Subject: Re: new installation
To: <>
From: David Laight <david@l8s.co.uk>
List: netbsd-help
Date: 02/27/2002 21:38:22
On Wed, Feb 27, 2002 at 03:45:29PM -0500, Thomas Mueller wrote:
> I think FreeBSD and OpenBSD are similar to NetBSD in the way they access the
> hard disk with disklabel rather than primary and logical partitions.  So it
> can be tricky to access a secondary non-BSD hard disk which would naturally
> not have a BSD disklabel.  I don't think one would want to write a BSD
> disklabel on a non-BSD disk, it would likely interfere with something.

ISTR that the freeBSD disklabel describes slices relative to the
partition - so cannot acces all of the disk.

Indeed - you also have to have one of the primary partitions marked
as a netbsd one in order for the disklabel to be found.

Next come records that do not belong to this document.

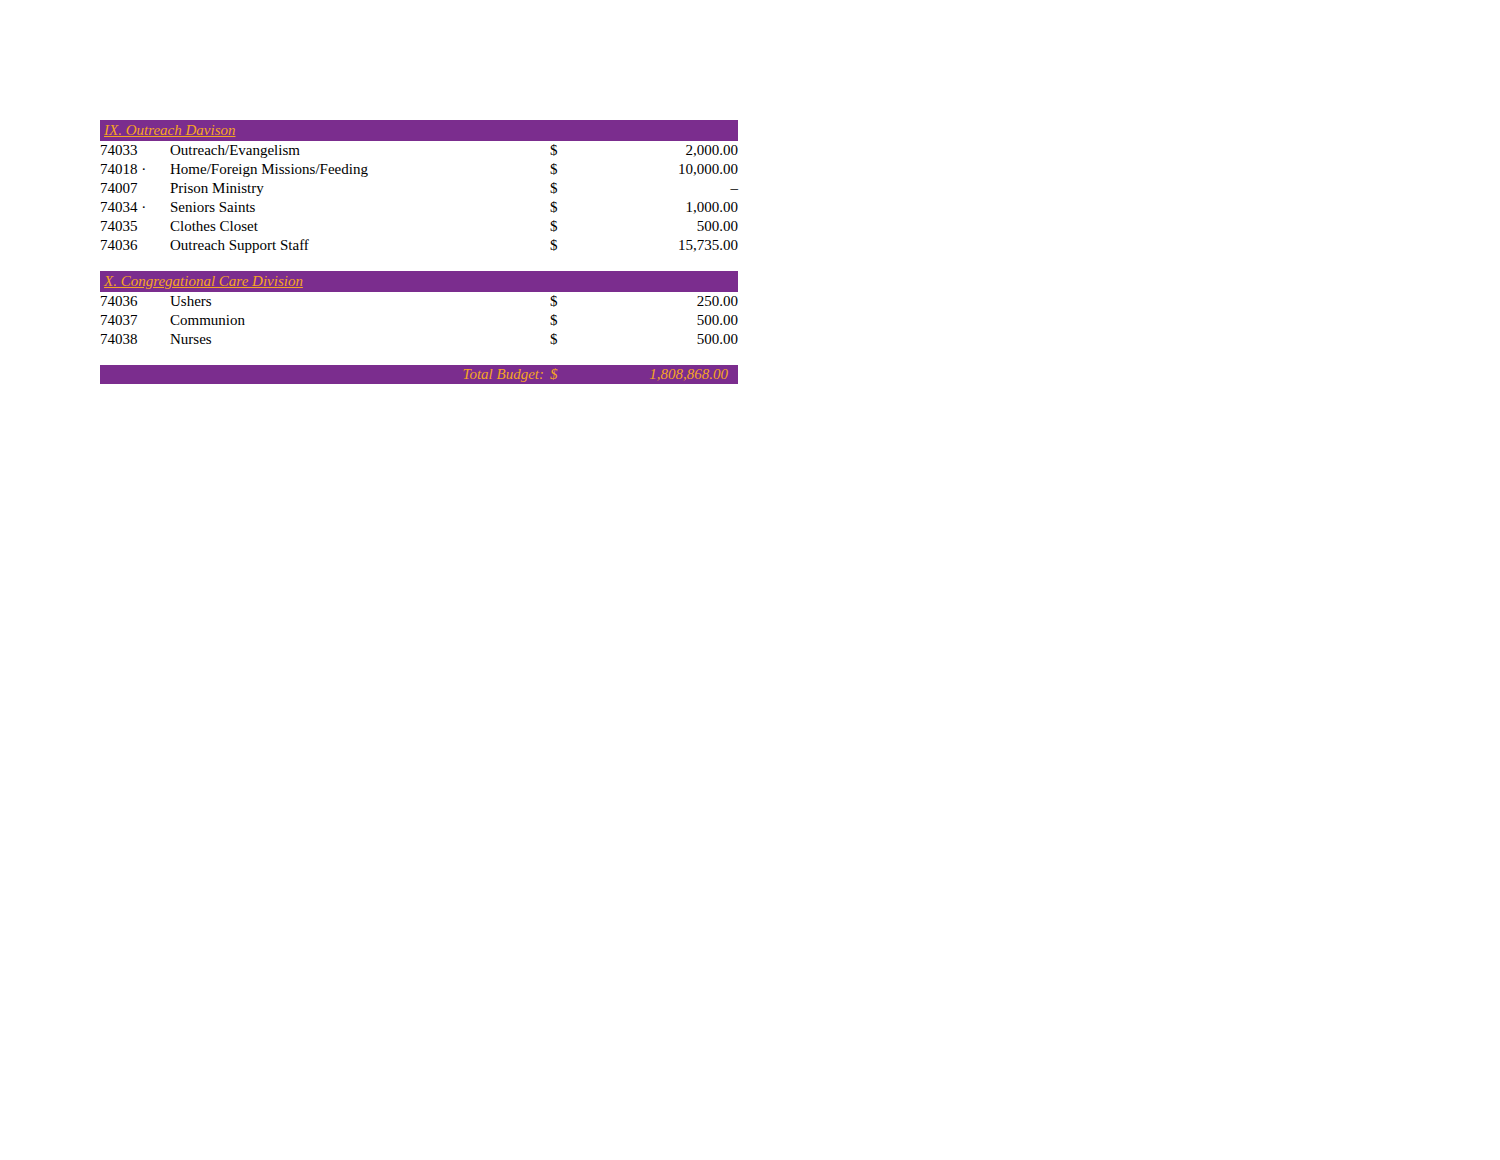| IX. Outreach Davison | | |
| 74033 | Outreach/Evangelism | $ | 2,000.00 |
| 74018 · | Home/Foreign Missions/Feeding | $ | 10,000.00 |
| 74007 | Prison Ministry | $ | – |
| 74034 · | Seniors Saints | $ | 1,000.00 |
| 74035 | Clothes Closet | $ | 500.00 |
| 74036 | Outreach Support Staff | $ | 15,735.00 |
| X. Congregational Care Division | | |
| 74036 | Ushers | $ | 250.00 |
| 74037 | Communion | $ | 500.00 |
| 74038 | Nurses | $ | 500.00 |
| Total Budget: | $ | 1,808,868.00 |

There is some odd code to generate wd0[efgh] from the main partitions
if a disklabel cannot be found - but I don't know whether it is
actually useful!
> 
> Possibly a Linux subpartition could be booted from a NetBSD boot prompt with
> something like boot wd0i:vmlinuz,

Only if your linux kernel is in an ffs filesystem, and if the linux kernel
doesn't expect any argument or environment from the loader, and is
loaded to the correct address.

The reverse also won't work.  The NetBSD kernel is passed some paramters
by the boot code.

The NetBSD bootselect code should be able to boot linux though.

> though I am not planning to experiment in
> that regard, and I don't know if Linux could recognize a BSD disklabel if the
> BSD slice didn't have an entry in the MBR.

If the BSD partition doesn't have an entry in the MBR, then it doesn't exist!
I also doubt that linux would know what to do about it anyway.